Genel

Otur Dersem Otur, Kalk Dersem Kalk

Otur Dersem Otur, Kalk Dersem Kalk

Otur Dersem Otur, Kalk Dersem Kalk

Bir özel eğitim merkezinde, ya da en azından bizim gittiğimizde sistem şu şekilde işliyor:

1- Çocuk toplam 20 metrekarelik bir odanın içinde 45 dakika boyunca kalıyor ama izin verilmeyen hiçbir şeye dokunmuyor. (Bu kısmı tamam, aşağı yukarı evde de aynı şekilde yapılıyor)

2- Odada duruyor dediysek serbest gezinmeli tavuk sisteminde değil, bildiğin küçücük bir sandalyede kuluçkaya yatarak!

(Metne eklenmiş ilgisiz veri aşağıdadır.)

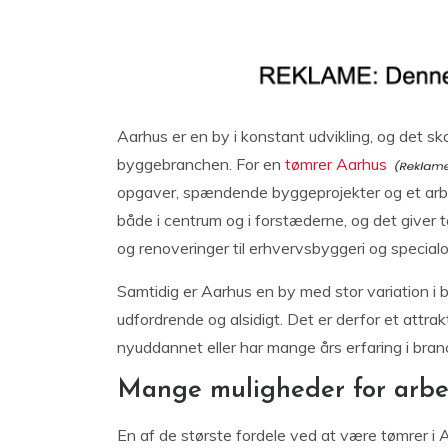
Aarhus er en by i konstant udvikling, og det s
byggebranchen. For en
tømrer Aarhus
opgaver, spændende byggeprojekter og et arbe
både i centrum og i forstæderne, og det giver 
og renoveringer til erhvervsbyggeri og special
Samtidig er Aarhus en by med stor variation i 
udfordrende og alsidigt. Det er derfor et attr
nyuddannet eller har mange års erfaring i bran
Mange muligheder for arbe
En af de største fordele ved at være tømrer i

O tavuğun yumurtasından lezzet bekleme sen artık! Bir kere bırak 2.5 yaşında bir sabiyi, şu anda ilkokula giden bir çocuğu bile 20 dakika yerinde oturtmak imkansız. Ne kadar sağlıklı orası da ayrı mesele. Çocuk yeni gelmiş, etrafı keşfedecek, atlayacak, zıplayacak, yerde yuvarlanacak, tamam arada 10 dakika masada oturup puzzle yapacak, sonra yine zıp zıp.

Bir de kalkmasın diye masayı V şeklinde yapmışlar, çocuğu güzelce duvara sıkıştırıyor, tam Çin işkencesi. Benim büyük olsa değil 20 dak, 20 sene ordan kalkmayabilirdi ama çocuk çocuğu tutmuyor şekerim. Benim kardeşime sandalyede sadece 5 dakika oturması için babam para teklif ederdi de ıııh o paragöz hergele zincire vursan oturmazdı.

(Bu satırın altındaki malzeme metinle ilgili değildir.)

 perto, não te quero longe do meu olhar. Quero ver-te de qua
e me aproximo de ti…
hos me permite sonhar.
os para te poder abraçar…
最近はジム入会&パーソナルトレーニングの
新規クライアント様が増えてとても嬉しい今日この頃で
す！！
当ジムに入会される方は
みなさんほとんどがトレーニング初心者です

Zira benim peynir kurdu da (babası ona öyle söylüyor) baktı masadan normal yollarla kalkış yok, altından geçmek ya da masayı devirmek gibi alternatif yollara başvurdu. E başarılı oldu da. Derken 2-3 ders sonunda cebren ve hile ile koyuna çevrildi. Zaten Türk eğitim sisteminin yegâne başarısı bu bence. Çocukların farklılıklarını, sivriliklerini törpüleyip çoban güdümlü koyunlar haline getirmesi takdire şayan. Bakma sen benim uyguladığım Alman disiplinine, bugün en despotu bile kınıyorum.

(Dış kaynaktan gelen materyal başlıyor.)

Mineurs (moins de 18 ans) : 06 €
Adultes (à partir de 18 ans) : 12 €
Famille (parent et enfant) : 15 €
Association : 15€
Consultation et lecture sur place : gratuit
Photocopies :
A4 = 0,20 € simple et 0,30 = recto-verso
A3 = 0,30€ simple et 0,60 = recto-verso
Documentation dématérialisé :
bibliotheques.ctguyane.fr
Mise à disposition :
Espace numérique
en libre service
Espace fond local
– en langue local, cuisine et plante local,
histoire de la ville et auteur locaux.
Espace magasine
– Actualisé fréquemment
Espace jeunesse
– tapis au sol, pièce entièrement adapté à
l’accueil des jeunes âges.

Evde sıkı kurallarım vardır. askeri terbiyeyle büyüttüm ben onları ama düşün bu kadarı bana bile absürt geldi.

Tabi bu bizim gittiğimiz merkezde böyleydi. Bazı yerlerde aynalı odalarda oyun aktivitesi şeklinde uygulandığını da duydum. İşte beni rahatsız eden de buydu. Her çocuğa aynı sistem yaramaz. Maalesef öğretmen yıllardır aynı tarzı önüne gelen her çocuğa uyguluyor. 3- 45 dakikalık ders 10 dakikalık paket kesitler halinde sunuluyor. Yani her hafta aynı aktiviteler benzer şekillerde tekrar tekrar yapılıyor. Çubukları deliklere çak, resimleri yerine koy, nesneleri rengine göre sınıflandır… Birkaç seferden sonra (ki bizimkinin beyin hücreleri her şeyi ilk seferde kayda alıyor) ezber şekline dönüyor. Hooop kırmızılar kırmızı kutuya,sarılar sarıya. Burda asıl başarılması gereken göz teması kurmak oluyor, o kısmına bir şey söyleyemiycem, çocuk zaten “gözüme bak, gözüme” diye diye iyice mala bağladı..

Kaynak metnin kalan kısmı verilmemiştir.